Collected data
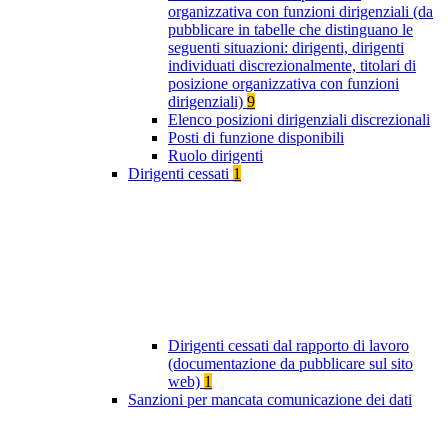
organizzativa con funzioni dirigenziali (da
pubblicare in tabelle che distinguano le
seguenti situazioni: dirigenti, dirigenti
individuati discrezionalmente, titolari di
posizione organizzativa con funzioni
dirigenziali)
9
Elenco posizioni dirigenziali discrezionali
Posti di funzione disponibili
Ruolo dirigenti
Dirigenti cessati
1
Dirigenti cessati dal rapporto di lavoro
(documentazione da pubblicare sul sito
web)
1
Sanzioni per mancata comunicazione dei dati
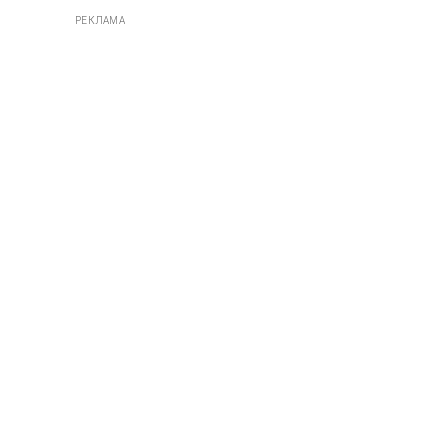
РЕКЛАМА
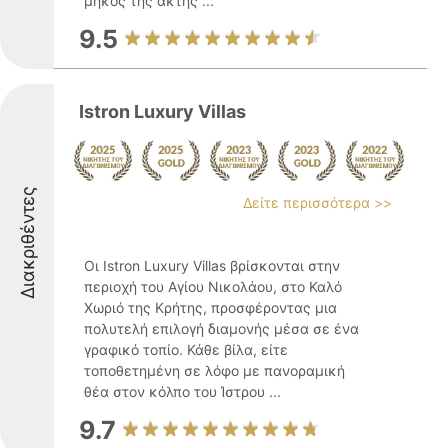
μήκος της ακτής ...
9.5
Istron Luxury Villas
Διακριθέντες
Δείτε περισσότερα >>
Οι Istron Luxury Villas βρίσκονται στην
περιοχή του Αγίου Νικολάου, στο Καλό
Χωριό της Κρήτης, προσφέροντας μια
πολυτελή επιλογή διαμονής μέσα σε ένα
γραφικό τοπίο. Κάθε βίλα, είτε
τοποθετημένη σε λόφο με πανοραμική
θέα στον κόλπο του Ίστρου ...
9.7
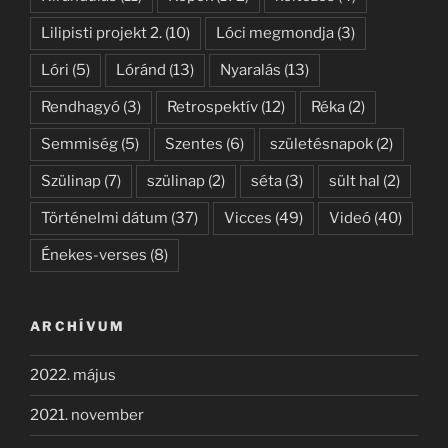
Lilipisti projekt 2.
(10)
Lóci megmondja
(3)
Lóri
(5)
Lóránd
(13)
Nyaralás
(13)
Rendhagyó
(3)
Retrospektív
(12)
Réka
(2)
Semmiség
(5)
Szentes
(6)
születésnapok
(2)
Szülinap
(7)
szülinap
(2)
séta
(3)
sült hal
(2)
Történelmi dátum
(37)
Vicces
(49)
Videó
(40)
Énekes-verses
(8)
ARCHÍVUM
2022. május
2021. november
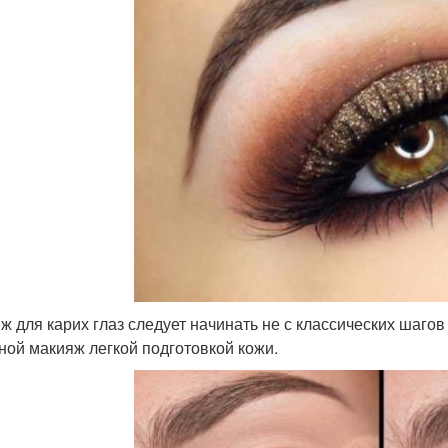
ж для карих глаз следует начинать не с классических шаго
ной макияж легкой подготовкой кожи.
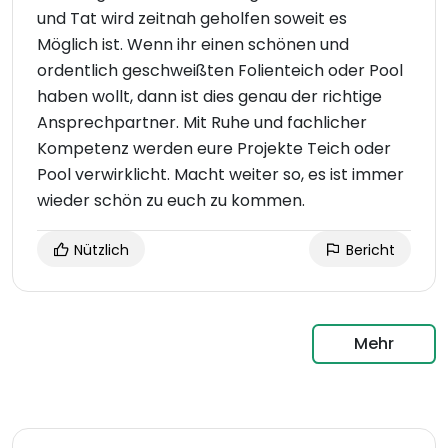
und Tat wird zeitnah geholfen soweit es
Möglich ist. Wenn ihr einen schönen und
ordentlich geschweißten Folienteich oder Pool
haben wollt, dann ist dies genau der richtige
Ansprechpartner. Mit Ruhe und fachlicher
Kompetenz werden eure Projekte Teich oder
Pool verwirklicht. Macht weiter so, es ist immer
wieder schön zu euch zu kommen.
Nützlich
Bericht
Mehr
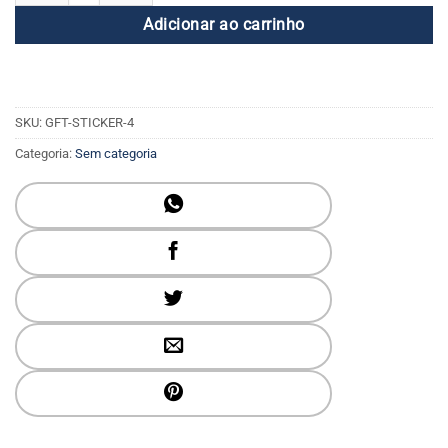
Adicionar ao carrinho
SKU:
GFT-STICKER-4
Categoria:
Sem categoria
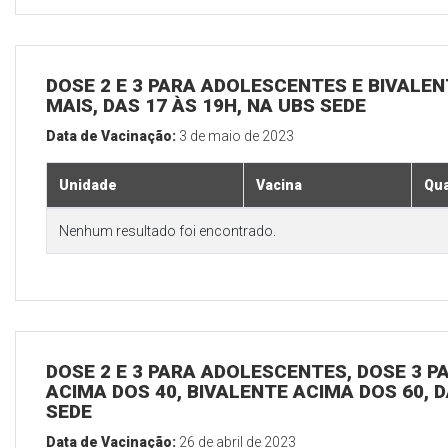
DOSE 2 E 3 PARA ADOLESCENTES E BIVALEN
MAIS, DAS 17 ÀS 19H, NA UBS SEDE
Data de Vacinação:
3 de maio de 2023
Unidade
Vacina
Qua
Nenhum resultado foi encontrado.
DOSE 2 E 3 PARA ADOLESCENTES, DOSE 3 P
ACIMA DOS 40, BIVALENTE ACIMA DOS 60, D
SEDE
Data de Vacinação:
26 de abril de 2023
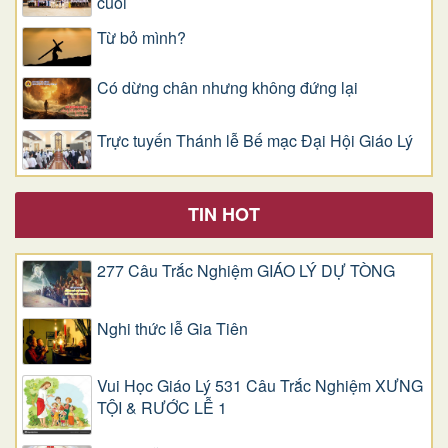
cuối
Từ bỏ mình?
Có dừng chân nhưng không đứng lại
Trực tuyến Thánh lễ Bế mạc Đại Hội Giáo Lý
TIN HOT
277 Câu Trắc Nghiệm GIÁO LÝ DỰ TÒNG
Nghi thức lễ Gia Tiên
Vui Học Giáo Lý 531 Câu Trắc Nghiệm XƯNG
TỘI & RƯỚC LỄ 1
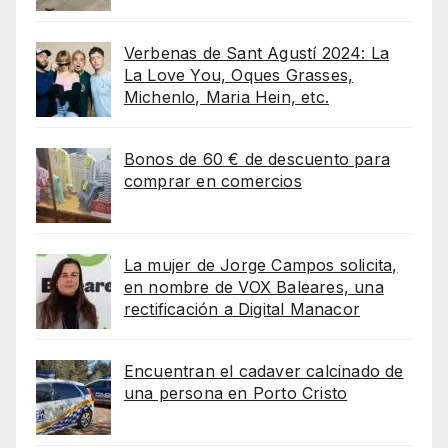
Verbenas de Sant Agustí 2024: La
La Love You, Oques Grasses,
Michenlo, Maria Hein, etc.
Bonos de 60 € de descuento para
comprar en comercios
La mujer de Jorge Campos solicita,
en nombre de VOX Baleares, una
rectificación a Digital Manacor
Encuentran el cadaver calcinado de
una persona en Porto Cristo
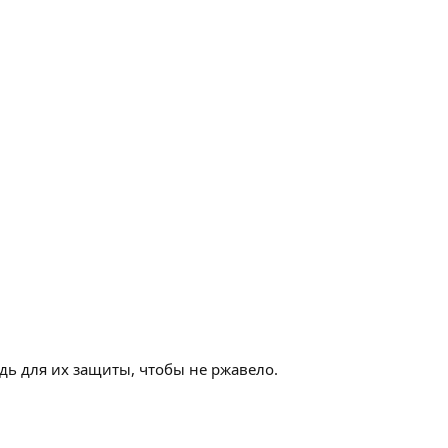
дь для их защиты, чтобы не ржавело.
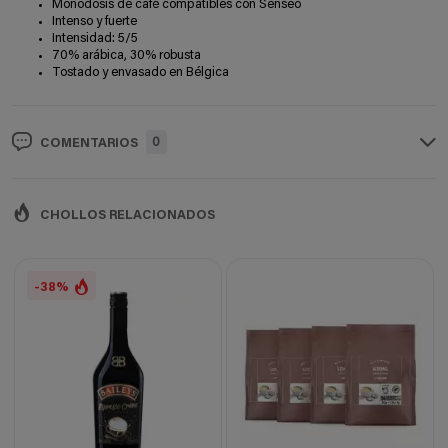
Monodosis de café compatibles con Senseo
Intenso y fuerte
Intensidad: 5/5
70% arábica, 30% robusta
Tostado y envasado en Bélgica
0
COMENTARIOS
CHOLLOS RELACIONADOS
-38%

* * *

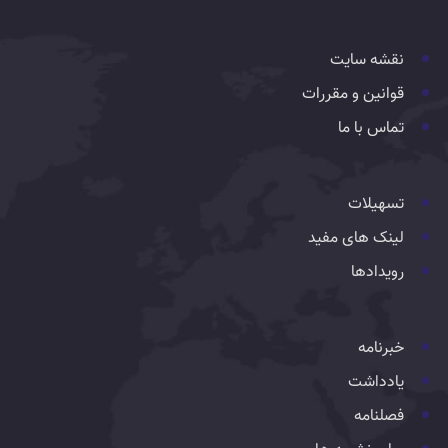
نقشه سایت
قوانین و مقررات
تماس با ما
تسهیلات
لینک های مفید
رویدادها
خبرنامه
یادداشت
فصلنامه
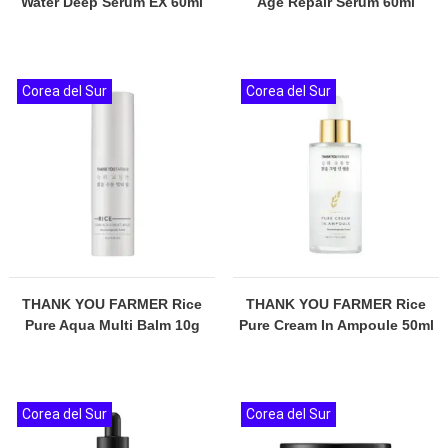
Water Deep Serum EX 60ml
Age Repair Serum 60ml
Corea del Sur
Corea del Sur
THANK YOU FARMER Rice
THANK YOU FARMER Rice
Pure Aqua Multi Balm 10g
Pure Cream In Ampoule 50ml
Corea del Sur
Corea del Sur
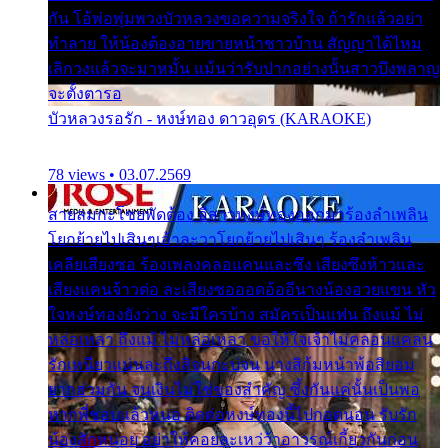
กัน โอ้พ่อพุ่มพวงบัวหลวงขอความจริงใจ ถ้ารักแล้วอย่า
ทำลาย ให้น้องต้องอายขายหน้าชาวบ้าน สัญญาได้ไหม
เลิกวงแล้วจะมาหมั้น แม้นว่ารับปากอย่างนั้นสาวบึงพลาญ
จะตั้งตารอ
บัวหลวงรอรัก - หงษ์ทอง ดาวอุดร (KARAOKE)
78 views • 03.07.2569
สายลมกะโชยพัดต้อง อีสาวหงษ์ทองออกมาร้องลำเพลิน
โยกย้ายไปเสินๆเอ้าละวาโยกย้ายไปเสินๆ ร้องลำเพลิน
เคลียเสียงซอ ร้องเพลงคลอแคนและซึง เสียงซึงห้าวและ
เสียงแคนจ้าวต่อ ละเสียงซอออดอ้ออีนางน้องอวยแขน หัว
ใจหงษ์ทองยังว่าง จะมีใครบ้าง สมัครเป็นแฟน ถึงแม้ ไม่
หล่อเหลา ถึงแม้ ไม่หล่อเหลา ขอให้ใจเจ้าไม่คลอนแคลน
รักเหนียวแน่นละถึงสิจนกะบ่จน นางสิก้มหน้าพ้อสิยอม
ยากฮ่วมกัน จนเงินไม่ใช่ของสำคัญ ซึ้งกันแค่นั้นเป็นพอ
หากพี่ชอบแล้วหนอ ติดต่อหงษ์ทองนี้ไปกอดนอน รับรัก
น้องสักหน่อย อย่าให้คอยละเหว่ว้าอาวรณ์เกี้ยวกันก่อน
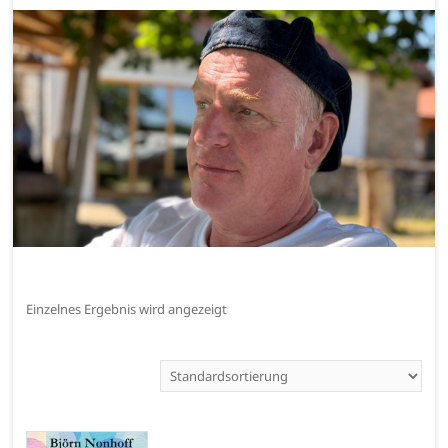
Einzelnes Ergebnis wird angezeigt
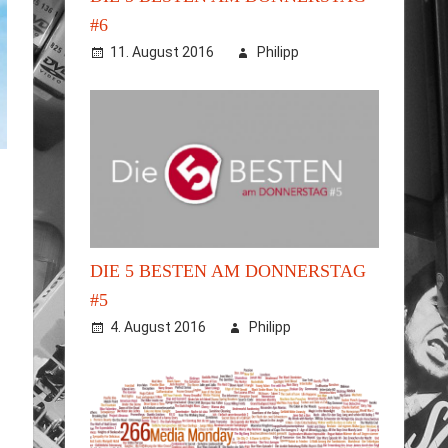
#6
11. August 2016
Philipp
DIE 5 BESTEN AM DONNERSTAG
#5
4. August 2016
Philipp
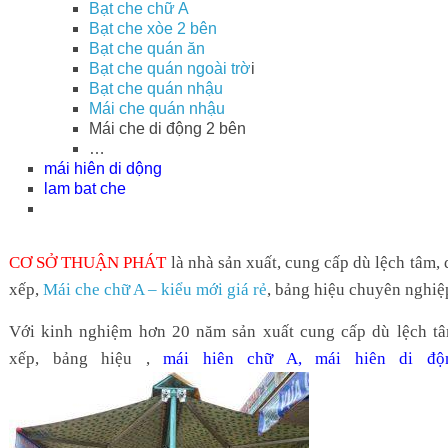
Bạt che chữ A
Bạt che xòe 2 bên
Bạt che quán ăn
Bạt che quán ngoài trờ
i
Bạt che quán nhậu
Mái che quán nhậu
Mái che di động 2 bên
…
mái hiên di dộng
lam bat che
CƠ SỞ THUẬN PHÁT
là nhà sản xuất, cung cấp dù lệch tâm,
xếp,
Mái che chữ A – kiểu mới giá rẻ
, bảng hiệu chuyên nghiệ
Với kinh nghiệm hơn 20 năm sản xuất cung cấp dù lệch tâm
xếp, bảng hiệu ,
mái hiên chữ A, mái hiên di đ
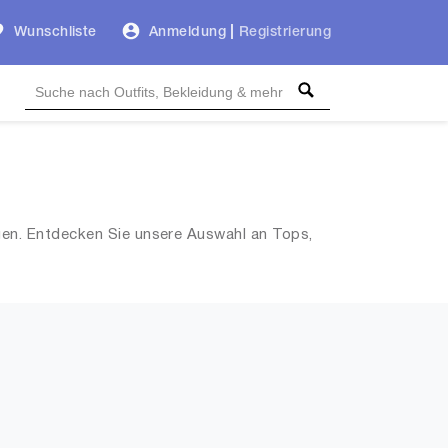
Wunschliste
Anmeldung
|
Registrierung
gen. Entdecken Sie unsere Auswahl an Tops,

*Problem statement*: Using the data above, output the line that has "τοποθετημένη σε λόφο με πανοραμική", the line that has "ной макияж легкой подготовкой кожи.", and whatever lines fall between, each exactly as it stands and without pictures.

*Response to this task*:
τοποθετημένη σε λόφο με πανοραμική
θέα στον κόλπο του Ίστρου ...
9.7
Lilipisti projekt 2.
(10)
Lóci megmondja
(3)
Lóri
(5)
Lóránd
(13)
Nyaralás
(13)
Rendhagyó
(3)
Retrospektív
(12)
Réka
(2)
Semmiség
(5)
Szentes
(6)
születésnapok
(2)
Szülinap
(7)
szülinap
(2)
séta
(3)
sült hal
(2)
Történelmi dátum
(37)
Vicces
(49)
Videó
(40)
Énekes-verses
(8)
ARCHÍVUM
2022. május
2021. november
ж для карих глаз следует начинать не с классических шаго
ной макияж легкой подготовкой кожи.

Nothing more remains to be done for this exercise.